→ **Document segment**
════════

There are three ways to enjoy the Coigach. The best of all is by doing as little as possible. If not an option, a car is always useful because distances can be great. Finally there is walking.
There are four major walks on or from the peninsula and several more, smaller ones. The local tourist association publish an excellent guide to several of the the lesser known ones.
The Old Postman's route is the track that the postman used to bring in the mail every day from Ullapool. It leads from the end of the tarmac road that stretches from Achiltibuie to Culnacraig (Behind the Rock). The path is narrow and at times difficult to follow. It passes along the cliff to Ardmair (The Sea Promontory) via Geodha Mor (The Great Creek), Leum an Fheidh(The Deer's Leap), the old fort at Dun Canna and Blughasary. From there are side paths to Strathcanaird and another by Maell nan Clachan (The Pile of Rocks) to Loch eader dha Bheinn(The Lake between the Mountains). Be aware, no matter what the season, this walk is not easy.
The second is the well-marked one from Inverkirkaig alongside and above the river to the falls and beyond into the heart of the Inver Polly Nature Reserve to Fionn Loch (The Pale Lake) and Uidh Fhearna (The Isthmus of the Alders).
The third and fourth walks are also in the Inver Polly Nature Reserve. Around Stac Pollaidh (The Pitted Stack) there are several, starting from the car-park below. There is the short Coire Gorm (The Grey Corrie), the route to the summit and the route to the back of the stack. Be aware that in winter or in wet conditions the route to the summit can be treacherous. A little further east along the road at Linneraineach (The Pool of the Ferns) there is the start of the path that climbs past Lochan Fhionnlaidh (The Small, Pale Lake), to Allt an Loin Dubh (The Stream of the Dark Glade) at Lochan Gainmheich (The Little Loch of the Fine Sand), or through Doire Dubh (The Dark Copse).

════════

Recorded data
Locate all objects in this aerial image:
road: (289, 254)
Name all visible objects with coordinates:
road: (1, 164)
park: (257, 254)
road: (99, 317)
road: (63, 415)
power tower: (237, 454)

════════

→ **Work to do**
• 1. Rewrite the passage on the Coigach, everything from "There are three" down to "there is walking.", with "a bicycle" put in place of "a car".
• 2. Write the next part of the passage on the Coigach, starting after its final sentence.

→ **Responses by task**
• 1.
There are three ways to enjoy the Coigach. The best of all is by doing as little as possible. If not an option, a bicycle is always useful because distances can be great. Finally there is walking.

• 2.
There is good trout and sea-trout fishing in the area. There is river-, loch- and sea-fishing. For the first two you have to have a permit, which can be obtained locally. More details and a description of the fishing can be obtained by clicking on the 'Where to Fish' site. For permits for the Inverpolly estate, contact:
The diving around the Summer Isles is some of the best in the country. Do not take my word for it by click here on the 'UK Diving' site.
In Achiltibuie there is the experimental, horticultural station where a wide variety of plants, including exotics, are grown under glass using hydroponic techniques. It is open most days for visitors. It is well-worth taking the guided tour. You'll find more details by clicking here on Hydroponicum .
The Coigach has its own smokehouse producing a full range of smoked sea-foods including some of the best salmon you will ever taste. For more details click here.
There are two shops, two bars, an hotel, a petrol station, a garage, a post-office and a mobile bank as well as a wide range of arts and crafts. In Polbain there is Polbain Stores and in Achiltibuie, Achiltibuie Stores. Between them they are able to supply pretty well all needs for goods and information. Papers are available from Polbain Stores. The petrol station is at Achiltibuie Stores.
Note that neither shop is open on Sundays so if you are arriving on a Sunday make sure you either order some provisions in advance or bring some basics with you.
When it comes to food and drink, they are centred on the peninsula round the two bars. In Altandhu and open all year there is the typically Scottish and very pleasant Am Fuaran (At the Spring) where there is good drink, a pool table and a good, basic menu. In Achiltibuie there is the Summer Isles Hotel, which has both a restaurant and a bar. The bar is open all-year-round but the restaurant is open only in the summer months. In the summer excellent food, typically featuring local sea-food, is served in the bar. The separate restaurant with its set 5-course menu and excellent wine-cellar is highly recommended. However, for non-residents the restaurant can only be booked, if the hotel, which is run on a half-board basis, is not full. In high season this is rarely so.
Hector Mackenzie has a very well equipped workshop, which can repair any problems you might have with your car.
The Royal Bank of Scotland has a mobile bank that comes to the peninsula every Friday. You can pay in or withdraw in the normal way, subject to applicable charges if you are not an RBS customer.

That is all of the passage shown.